E, na Ludoterapia, somos todos siderados, e vivemos enfeitiçados por Véu
de Maya mendaz. Que o espectáculo é o espéculo, e perpassa, aqui, por a
Obra especial do Poeta Fernando – e sejamos pois o espectro, e
especulemos, então, por o «Carnaval de Espelhos», e eis a vez e a voz, e
eis o «Topos» e tropo da lucubração.
E
ora muito, muito bem. Entre o canto e o conto, Botto Semedo escapa, por
Magia, da Maya transitória e do mundo fenoménico; do que o espaço, o tempo e o princípio da causalidade…
Uma coisa, crucial, é a Crítica da Razão Pura – e cousa outra, em
credência, a Crítica, ou a cripta, da Prática Razão. Que o escopo desta
Obra são Arquétipos, os símbolos e Génios dos arcanos… As parábolas, a
oblata, os Mitos e as fábulas. Que a «Imago» é como letra, Amigo leitor,
o inconsciente é estruturado como uma linguagem; eis o que ensina,
estiliforme, o Jacques Lacan. Pois, de acordo com Rimbaud, o Eu é um
Outro acima de tudo: a expressão do inconsciente é, sobremaneira, a
expressão e unção do sobrenatural. Pois pensar, aqui, é exprimir e
espremer – e atingir, e tanger, o Intelecto e a Forma. O fenómeno,
portanto, é filodoxia; a Ideia, no «Fedro», a Filosofia. Quanto mais
notórios forem os progressos da Física, mais premente, e providente, é a
necessidade Metafísica – assim o disse, pra sempre, o chamado
Schopenhauer.
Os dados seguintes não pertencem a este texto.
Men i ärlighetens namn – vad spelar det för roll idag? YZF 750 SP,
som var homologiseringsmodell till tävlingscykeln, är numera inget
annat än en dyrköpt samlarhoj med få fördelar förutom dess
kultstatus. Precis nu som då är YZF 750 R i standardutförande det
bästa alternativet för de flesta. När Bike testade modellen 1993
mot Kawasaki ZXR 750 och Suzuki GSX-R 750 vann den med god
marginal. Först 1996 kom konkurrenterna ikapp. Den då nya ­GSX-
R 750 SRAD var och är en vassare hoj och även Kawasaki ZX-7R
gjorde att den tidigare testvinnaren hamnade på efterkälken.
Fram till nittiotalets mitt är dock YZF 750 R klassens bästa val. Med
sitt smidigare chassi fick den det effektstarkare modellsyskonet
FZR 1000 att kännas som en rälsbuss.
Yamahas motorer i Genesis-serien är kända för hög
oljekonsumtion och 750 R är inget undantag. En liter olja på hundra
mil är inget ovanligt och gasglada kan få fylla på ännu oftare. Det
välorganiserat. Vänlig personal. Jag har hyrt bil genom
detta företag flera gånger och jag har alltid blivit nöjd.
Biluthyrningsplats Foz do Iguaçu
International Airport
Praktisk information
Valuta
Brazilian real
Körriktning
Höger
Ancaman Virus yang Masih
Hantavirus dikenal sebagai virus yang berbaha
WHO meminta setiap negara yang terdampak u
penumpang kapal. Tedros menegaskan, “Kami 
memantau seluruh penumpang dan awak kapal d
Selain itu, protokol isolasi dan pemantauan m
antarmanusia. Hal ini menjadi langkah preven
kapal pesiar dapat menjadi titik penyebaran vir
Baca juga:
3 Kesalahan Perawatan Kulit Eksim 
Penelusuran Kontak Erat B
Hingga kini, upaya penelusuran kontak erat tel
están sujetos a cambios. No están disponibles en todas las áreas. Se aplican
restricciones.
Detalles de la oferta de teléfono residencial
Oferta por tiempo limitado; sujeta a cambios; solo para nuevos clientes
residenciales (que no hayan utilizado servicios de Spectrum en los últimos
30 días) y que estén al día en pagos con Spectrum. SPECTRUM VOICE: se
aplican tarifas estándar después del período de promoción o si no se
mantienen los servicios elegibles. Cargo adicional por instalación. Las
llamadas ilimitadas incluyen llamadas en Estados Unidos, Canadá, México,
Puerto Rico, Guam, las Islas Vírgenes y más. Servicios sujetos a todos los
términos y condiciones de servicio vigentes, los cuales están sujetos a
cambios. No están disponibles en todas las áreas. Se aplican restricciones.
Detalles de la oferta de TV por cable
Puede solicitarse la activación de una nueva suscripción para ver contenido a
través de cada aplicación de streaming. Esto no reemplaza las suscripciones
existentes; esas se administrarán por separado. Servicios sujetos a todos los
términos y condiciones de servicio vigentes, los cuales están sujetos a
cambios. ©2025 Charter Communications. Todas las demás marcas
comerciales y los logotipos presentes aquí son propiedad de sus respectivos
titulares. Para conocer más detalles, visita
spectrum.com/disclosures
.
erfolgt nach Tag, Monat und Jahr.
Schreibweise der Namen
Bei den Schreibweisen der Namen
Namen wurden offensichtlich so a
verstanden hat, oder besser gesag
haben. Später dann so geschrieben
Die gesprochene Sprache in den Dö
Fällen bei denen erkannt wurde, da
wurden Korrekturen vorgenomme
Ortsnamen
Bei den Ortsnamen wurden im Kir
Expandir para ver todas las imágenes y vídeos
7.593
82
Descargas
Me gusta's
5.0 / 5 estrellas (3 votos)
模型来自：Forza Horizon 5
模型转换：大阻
E assoalha, no carme, o Sujeito cognoscente, o seu puro e
vidente, o clarividente olho do mundo: «Lembrais-vos dos contos que vos
eram / Destruídos de noite, numa enorme nave / Do inominável?
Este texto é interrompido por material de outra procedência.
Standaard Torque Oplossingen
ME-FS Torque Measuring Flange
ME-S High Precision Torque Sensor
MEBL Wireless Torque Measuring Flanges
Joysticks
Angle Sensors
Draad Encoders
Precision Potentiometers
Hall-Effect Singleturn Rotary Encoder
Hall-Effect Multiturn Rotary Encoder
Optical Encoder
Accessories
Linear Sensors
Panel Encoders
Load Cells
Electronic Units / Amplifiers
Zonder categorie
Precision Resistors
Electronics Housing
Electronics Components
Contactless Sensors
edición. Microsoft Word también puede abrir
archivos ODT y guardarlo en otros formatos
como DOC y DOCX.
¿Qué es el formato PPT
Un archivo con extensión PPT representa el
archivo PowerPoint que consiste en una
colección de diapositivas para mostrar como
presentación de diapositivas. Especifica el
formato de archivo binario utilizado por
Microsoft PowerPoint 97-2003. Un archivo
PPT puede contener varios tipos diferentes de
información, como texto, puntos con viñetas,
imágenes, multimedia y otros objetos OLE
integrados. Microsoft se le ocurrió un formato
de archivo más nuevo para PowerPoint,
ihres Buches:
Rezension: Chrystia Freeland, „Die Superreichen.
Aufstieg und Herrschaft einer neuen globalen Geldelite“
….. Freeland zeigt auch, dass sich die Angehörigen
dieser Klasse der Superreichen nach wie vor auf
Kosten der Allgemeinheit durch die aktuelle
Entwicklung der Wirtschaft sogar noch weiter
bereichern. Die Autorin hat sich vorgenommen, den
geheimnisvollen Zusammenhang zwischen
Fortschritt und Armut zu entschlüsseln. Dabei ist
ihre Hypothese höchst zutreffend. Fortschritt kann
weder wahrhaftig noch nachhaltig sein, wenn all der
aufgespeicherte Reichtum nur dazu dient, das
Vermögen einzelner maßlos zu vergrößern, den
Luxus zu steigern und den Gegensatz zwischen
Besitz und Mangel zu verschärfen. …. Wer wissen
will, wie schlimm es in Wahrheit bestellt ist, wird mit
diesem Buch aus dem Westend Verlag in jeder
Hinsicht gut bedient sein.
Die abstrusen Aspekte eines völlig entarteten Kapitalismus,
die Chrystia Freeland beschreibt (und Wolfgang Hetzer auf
Lembrais-vos daqueles / Segundos de sangue esquizofrénico e / Tardio na
eternidade?»
Eu remembro, e eu relembro. Eu rememoro, um Poeta, que sentia a «Dejection»,
que ejectava, alfim, até às Galáxias..
Em Botto Semedo
eu assisto, no «Dasein», ao desenredar, e desenrolar, da Substância e da
estância, e eis, aqui, as máscaras do Ser, o eis-aí do Ser. Pois eu «Via
como o leite de Deus envernizava / O luto do meu amor, o seu destino /
Rasgado e em puro êxtase por abismos / Encenados pelo sangue infinito de
/ Uma santidade vazia.» A santidade é pois vazia, os monarcas são de
soro e o sangue é esquizofrénico: se o prensar é dar à estampa, o pensar
é pôr um penso na ferida narcísica. E se o sangue dos mártires é semente
de Cristãos, a Poesia é como a purga, a Poesia é qual a forma de
evacuação. Vem agora, à colação, a Catarse aristotélica, a desinfecção
moral do Pierre Janet. Ou melhor: o livre é pois o livro; se a memória é
das origens, a Saudade é do futuro, e a infância é pois segredo ainda
por cifrar. Jamais olvidaremos, aqui, o automatismo psicológico, a (es)tese,
e o estudo, do Parisino Psiquiatra. Mas não nos iludamos, Amigo ledor:
quem criou a noção de escrita automática foi William James, o Escritor,
o Filósofo e o letrado norte-americano – e divisamos, alfim, o
paradísico, o nado, e os Campos Elísios; pois o Logos, aqui, é
psicoterápico, a escrita é qual a forma da Logoterapia – e o psicodrama
é glosar, e a Psicanálise é deveras a «cura pela fala».
E
ao relermos as endechas de Botto Semedo, remembramos, também, os
artifícios e ofícios de Fernando Henrique de Passos, o Arquitecto e
artilheiro de Fernando Guilherme Azevedo. É que em todos estes Vates, a
vida imita a Arte, e não e nanja o inverso. E pensamos, alfim: Botto
Semedo não é louco, mas sente-se alheio à polícia- «politeia». É
estrangeiro, e o estranho, nas Ideias fictícias; vive mundos, e as
vidas, que são as mundícias. Que é o escol, e a escola, da civilidade; e
são os lemas, e temas, da sábia Saudade. E diria o João Belo, por isso
clama o estro, e é Português, a isso se chama o nascer «Outra Vez».